A recent court order in the New York Times' copyright infringement lawsuit against OpenAI has ignited significant privacy concerns for millions of ChatGPT users worldwide. The order mandates OpenAI to indefinitely preserve user chat data, including conversations that would typically be deleted, a directive that OpenAI argues fundamentally conflicts with its user privacy commitments. The legal battle highlights the growing tension between intellectual property rights, AI development, and individual data privacy.

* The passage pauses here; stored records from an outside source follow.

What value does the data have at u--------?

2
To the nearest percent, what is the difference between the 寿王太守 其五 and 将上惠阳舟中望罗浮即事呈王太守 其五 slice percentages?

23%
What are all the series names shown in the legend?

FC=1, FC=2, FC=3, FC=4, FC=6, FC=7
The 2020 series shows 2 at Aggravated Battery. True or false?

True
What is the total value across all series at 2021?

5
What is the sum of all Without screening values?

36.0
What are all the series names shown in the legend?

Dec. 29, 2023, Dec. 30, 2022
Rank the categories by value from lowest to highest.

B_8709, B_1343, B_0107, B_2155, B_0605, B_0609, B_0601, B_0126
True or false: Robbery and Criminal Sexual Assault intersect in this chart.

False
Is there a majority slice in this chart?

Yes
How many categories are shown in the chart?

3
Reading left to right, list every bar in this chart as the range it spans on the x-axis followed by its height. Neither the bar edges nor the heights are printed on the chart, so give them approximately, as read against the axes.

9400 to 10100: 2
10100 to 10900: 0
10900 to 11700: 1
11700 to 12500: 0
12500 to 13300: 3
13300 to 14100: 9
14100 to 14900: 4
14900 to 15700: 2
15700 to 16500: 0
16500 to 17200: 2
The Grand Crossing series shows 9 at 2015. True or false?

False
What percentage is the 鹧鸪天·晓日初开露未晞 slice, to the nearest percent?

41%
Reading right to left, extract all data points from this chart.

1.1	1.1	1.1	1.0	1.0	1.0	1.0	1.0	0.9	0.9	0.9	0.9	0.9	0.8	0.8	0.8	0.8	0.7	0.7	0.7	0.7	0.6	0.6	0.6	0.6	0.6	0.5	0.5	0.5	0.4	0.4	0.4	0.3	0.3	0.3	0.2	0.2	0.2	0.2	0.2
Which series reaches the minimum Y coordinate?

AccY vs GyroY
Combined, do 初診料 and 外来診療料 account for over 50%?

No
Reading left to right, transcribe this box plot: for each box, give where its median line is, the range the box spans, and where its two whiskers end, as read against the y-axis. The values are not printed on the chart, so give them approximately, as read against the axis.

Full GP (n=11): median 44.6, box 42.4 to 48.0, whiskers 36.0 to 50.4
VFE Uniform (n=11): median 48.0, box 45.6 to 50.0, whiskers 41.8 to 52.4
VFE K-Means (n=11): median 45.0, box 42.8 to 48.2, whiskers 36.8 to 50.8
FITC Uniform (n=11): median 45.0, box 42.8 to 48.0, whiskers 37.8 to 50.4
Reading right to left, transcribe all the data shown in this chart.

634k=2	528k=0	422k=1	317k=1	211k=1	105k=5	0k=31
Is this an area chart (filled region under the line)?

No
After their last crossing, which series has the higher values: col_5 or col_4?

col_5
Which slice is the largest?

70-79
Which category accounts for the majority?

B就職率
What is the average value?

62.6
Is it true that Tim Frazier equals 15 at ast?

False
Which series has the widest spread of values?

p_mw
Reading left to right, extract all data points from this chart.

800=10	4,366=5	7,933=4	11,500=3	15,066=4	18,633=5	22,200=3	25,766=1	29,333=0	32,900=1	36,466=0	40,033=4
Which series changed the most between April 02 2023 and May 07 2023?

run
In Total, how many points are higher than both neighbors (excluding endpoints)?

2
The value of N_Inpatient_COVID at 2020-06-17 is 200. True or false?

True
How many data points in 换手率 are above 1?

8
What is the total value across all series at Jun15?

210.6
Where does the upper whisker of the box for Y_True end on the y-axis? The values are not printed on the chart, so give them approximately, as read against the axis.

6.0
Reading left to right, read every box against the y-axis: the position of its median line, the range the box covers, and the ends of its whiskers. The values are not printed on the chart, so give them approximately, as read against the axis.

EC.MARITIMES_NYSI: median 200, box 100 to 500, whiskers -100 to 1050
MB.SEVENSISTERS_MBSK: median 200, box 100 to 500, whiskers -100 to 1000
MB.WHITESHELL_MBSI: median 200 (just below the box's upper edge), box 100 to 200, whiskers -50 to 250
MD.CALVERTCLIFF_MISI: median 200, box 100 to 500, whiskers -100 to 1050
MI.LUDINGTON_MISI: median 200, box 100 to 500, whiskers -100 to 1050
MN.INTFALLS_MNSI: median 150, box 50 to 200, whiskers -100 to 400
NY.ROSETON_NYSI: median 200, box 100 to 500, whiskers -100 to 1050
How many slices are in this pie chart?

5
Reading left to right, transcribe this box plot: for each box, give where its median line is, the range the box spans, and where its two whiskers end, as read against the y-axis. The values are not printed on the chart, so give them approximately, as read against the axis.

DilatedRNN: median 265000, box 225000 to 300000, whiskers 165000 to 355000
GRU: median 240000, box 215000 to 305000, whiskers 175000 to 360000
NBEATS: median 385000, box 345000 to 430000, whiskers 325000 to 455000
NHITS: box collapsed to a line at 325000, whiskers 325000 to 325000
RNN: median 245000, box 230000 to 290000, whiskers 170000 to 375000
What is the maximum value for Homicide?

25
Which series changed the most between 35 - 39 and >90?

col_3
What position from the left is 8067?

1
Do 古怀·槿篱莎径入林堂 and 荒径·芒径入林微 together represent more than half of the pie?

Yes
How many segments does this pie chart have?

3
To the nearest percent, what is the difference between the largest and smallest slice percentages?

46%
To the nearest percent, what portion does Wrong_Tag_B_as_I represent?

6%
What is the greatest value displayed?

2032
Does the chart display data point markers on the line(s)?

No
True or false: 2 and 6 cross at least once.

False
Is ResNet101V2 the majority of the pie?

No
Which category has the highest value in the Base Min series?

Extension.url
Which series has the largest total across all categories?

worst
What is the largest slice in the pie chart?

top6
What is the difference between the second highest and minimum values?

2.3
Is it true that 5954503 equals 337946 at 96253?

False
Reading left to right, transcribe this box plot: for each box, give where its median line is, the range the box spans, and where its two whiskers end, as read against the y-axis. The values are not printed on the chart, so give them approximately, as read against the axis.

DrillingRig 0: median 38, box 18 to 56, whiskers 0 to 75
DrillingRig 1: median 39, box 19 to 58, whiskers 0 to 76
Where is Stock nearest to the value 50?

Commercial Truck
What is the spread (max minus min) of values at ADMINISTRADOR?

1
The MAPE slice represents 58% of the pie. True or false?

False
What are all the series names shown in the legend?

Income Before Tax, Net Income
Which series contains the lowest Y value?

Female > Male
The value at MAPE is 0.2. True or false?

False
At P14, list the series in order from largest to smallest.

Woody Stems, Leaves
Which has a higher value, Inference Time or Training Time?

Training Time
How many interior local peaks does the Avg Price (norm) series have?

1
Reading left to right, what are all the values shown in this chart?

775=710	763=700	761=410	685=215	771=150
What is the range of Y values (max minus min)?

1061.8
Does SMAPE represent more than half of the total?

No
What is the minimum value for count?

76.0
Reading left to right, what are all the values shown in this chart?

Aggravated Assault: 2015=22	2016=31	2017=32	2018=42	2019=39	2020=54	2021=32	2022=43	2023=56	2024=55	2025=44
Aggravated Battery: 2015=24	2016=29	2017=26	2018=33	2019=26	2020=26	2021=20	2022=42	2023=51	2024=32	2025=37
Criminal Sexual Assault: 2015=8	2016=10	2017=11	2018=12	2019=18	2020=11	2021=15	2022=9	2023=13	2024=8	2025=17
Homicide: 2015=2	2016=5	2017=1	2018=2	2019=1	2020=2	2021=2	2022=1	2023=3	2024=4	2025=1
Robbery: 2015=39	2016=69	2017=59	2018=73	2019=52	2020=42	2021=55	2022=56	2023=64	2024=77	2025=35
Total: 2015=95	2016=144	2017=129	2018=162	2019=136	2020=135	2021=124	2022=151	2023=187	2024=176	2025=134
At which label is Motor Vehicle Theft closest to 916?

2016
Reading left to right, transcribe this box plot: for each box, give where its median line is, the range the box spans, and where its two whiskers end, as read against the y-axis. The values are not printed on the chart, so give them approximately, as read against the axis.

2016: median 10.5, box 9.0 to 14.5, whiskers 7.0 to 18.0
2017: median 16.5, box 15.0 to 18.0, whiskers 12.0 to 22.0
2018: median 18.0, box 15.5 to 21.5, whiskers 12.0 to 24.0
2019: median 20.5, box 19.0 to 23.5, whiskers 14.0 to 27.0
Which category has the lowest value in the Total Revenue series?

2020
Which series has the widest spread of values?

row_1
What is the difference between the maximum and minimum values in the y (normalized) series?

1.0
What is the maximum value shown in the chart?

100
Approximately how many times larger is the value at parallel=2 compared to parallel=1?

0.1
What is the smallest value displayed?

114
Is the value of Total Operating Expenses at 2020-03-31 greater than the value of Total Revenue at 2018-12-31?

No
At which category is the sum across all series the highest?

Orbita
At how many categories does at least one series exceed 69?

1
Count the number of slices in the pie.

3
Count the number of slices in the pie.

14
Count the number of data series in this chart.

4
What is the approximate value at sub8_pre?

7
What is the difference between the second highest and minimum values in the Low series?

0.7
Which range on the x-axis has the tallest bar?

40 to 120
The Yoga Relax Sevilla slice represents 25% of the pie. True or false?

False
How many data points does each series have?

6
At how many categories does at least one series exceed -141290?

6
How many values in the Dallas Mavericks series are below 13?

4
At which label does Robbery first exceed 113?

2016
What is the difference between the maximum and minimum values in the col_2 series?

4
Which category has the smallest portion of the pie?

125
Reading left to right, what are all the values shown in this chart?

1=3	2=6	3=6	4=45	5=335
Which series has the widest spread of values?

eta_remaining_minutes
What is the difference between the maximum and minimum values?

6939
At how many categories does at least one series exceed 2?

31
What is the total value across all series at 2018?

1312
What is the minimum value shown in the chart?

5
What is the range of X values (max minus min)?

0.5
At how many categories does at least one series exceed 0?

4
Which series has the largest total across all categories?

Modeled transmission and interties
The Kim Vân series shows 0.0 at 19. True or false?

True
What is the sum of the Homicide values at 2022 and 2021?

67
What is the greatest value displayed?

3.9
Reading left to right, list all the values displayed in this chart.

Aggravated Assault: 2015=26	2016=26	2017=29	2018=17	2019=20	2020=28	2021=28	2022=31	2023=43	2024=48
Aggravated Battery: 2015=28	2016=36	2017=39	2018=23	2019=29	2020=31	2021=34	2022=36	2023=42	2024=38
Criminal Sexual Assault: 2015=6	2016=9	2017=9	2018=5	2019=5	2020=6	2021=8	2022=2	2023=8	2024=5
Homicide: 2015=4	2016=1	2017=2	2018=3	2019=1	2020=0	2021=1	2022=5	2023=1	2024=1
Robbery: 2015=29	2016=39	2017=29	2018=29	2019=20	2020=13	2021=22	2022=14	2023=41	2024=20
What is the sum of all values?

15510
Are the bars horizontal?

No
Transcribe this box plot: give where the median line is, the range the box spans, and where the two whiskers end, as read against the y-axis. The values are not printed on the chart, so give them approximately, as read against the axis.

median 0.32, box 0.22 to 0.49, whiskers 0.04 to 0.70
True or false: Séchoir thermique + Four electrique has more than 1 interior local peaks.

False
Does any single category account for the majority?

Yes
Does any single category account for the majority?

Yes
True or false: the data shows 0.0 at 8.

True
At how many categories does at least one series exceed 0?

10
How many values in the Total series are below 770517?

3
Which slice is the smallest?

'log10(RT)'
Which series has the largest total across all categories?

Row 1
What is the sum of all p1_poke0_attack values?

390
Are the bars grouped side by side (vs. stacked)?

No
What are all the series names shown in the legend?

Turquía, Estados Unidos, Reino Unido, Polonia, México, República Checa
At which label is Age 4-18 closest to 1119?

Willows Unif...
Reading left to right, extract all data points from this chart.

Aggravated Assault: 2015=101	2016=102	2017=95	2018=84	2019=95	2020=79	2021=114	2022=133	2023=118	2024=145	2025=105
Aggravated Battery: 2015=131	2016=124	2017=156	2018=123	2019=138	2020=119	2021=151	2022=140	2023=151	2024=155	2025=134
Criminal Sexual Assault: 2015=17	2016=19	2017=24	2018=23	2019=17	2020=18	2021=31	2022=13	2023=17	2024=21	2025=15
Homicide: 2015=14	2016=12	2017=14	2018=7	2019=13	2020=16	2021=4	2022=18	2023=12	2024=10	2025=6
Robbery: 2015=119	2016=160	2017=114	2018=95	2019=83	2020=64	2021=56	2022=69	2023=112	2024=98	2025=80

The New York Times filed its lawsuit in December 2023, alleging that OpenAI and Microsoft unlawfully used millions of its copyrighted articles to train their large language models, including ChatGPT. As part of the ongoing litigation, a U.S. Magistrate Judge on May 13, 2025, issued an order compelling OpenAI to "preserve and segregate all output log data that would otherwise be deleted on a going forward basis." This ruling overrides OpenAI's standard 30-day data deletion policy for consumer chats and API content.
OpenAI has strongly appealed the order, with CEO Sam Altman stating on social media, "We will fight any demand that compromises our users' privacy; this is a core principle." The company contends that complying with the order forces it to "disregard legal, contractual, regulatory, and ethical commitments to hundreds of millions of people," and poses significant technical and financial burdens. This includes users of ChatGPT Free, Plus, Pro, and Team subscriptions, as well as API users without a Zero Data Retention agreement.
Cybersecurity expert Bob Gourley, CTO and co-founder of OODA LLC, emphasized the inherent risks of connecting sensitive data to large language models. In a recent tweet, Gourley stated, > "Connecting ChatGPT or other models to your data comes with some serious privacy implications. From a legal risk perspective, cases like the NYT vs OpenAI lawsuit is already putting all user queries at greater risk of exposure." He further warned against including personal or business financial information in such chats.
Gourley, whose firm OODA extensively uses AI, stressed their cautious approach: > "although we use AI extensively at OODA, we are careful with how we do it and the use cases we leverage AI for and do not use it with sensitive data. And don't use connectors." He advocates for using local models for inference over personal data to maintain control. This perspective underscores a broader industry debate on balancing AI innovation with robust data security and privacy protocols.
The court's decision and OpenAI's appeal underscore a critical juncture for AI governance, forcing a re-evaluation of data retention policies and user consent in the age of generative AI. The outcome of this case is expected to set significant precedents for how AI companies manage user data, potentially influencing future regulations and industry practices globally.